Objectives: In autism and other neurobehavioral phenotypes, to determine the molecular heterogeneity and pathogenic effects if any for the 1.6 and 0.43-0.68 Mb duplications, to search for functionally significant point mutations in CHRNA7, and to evaluate the clinical significance of inversions within 15q13.3 and of any variation in the CHRFAM7A fusion genotype,
Methods: Array comparative genomic hybridization (CGH), MLPA, FISH and DNA sequencing are being used to compare samples from individuals with autism and other phenotypic abnormalities to controls.

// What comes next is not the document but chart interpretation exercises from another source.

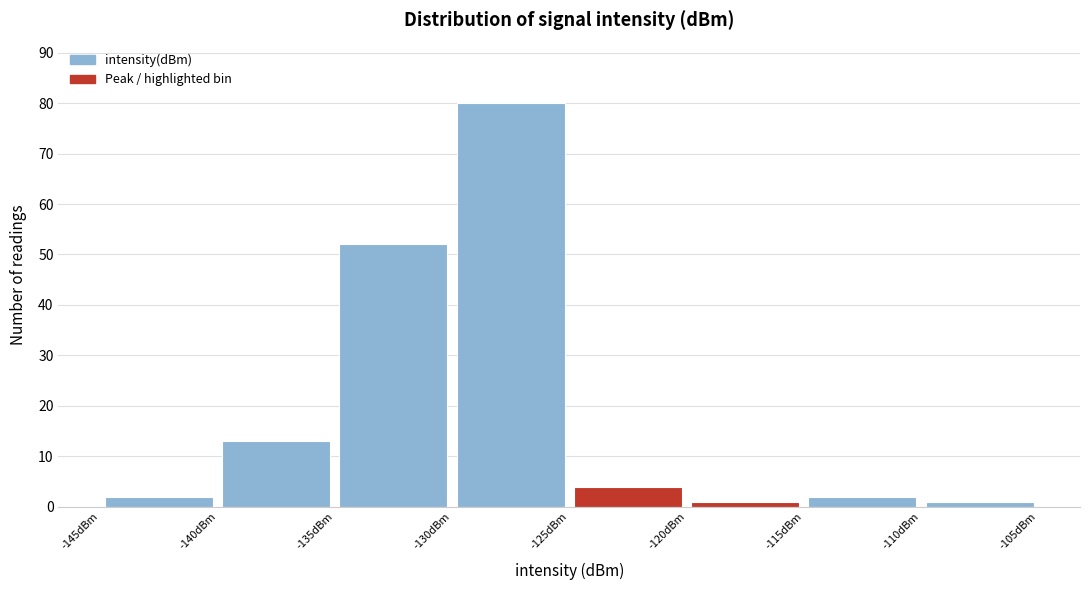

Reading left to right, transcribe this chart: for each bar, give the range it covers on the x-axis and its height. The values are not printed on the chart, so give them approximately, as read against the axis.

-145 to -140: 2
-140 to -135: 13
-135 to -130: 52
-130 to -125: 80
-125 to -120: 4
-120 to -115: 1
-115 to -110: 2
-110 to -105: 1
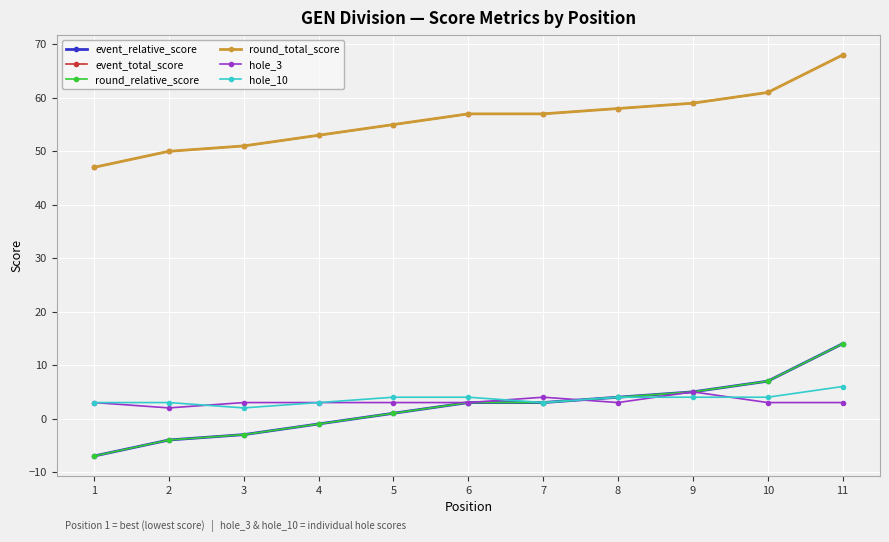

What is the spread (max minus min) of values at 5?

54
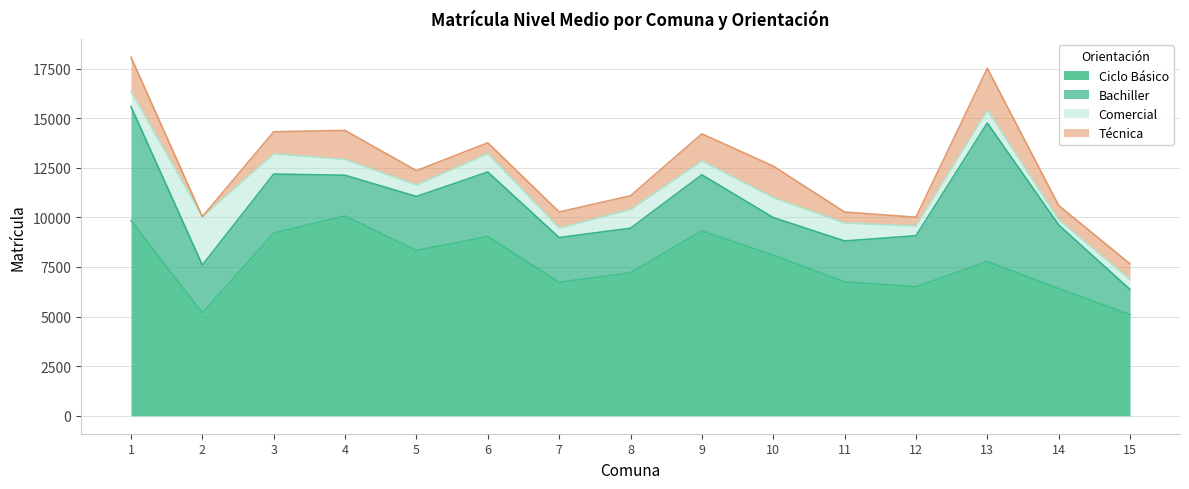

How many data points in Bachiller are above 2577?

7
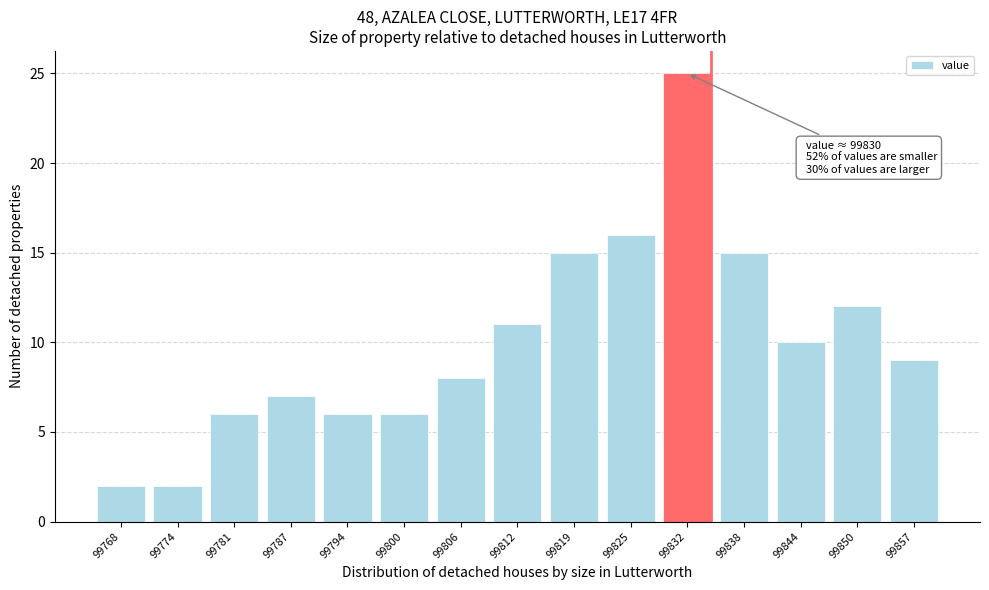

Reading left to right, what are all the values shown in this chart?

2	2	6	7	6	6	8	11	15	16	25	15	10	12	9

Results: The deletions and duplications were observed at decreasing frequency from 0.43-0.68 Mb duplication, to 1.6 Mb deletion, 1.6 Mb duplication, and 0.68 Mb deletion in a series of ~10,000 pediatric samples submitted for clinically indicated array CGH studies. Phenotypes of mental retardation, developmental delay and/or autism were common in the deletion and duplication samples. Although the deletions are very likely pathogenic, any harmful effects of the duplications remain to be determined based in part on additional studies of control samples. MLPA provides reliable copy number information for exons 2 and 4 which are unique to CHRNA7 and for exons 5 and 10 which are common to CHRNA7 and the CHRFAM7A fusion gene. PCR assays were developed to detect the presence or absence of the 2-bp deletion in exon 6 of the fusion gene or the functional gene. DNA sequencing using a first step of long range PCR to distinguish exons 5-10 of the CHRNA7 gene detected two de novo missense mutations, many inherited missense mutations, and one nonsense mutation.

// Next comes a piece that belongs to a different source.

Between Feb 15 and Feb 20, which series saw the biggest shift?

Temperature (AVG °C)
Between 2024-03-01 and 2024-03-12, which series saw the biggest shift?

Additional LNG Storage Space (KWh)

Conclusions: Loss-of-function mutations in CHRNA7 likely account for most of the phenotypic consequences seen with deletions of 15q13.3. It remains unknown whether the CHRFAM7A gene produces a stable fusion protein with any function, although its structure would be impacted by the 2-bp deletion in exon 6. Similarly it is unknown whether the various duplication mutations result in over-expression of the normal CHRNA7 protein or in some cases may produce transcripts subject to nonsense mediated decay and/or produce truncated proteins with dominant negative effects. In depth genotypying for 15q13.3 requires, array CGH or another general method for copy number assessment best supplemented with MLPA to determine copy number for CHRNA7 and CHRFAM7A.Tiling arrays show some heterogeneity of the common 0.68 Mb duplications suggesting the possibility of functional heterogeneity in this class of duplication. In addition, sequencing of CHRNA7 is important for detection of point mutations associated with autism and other neurobehavioral abnormalities.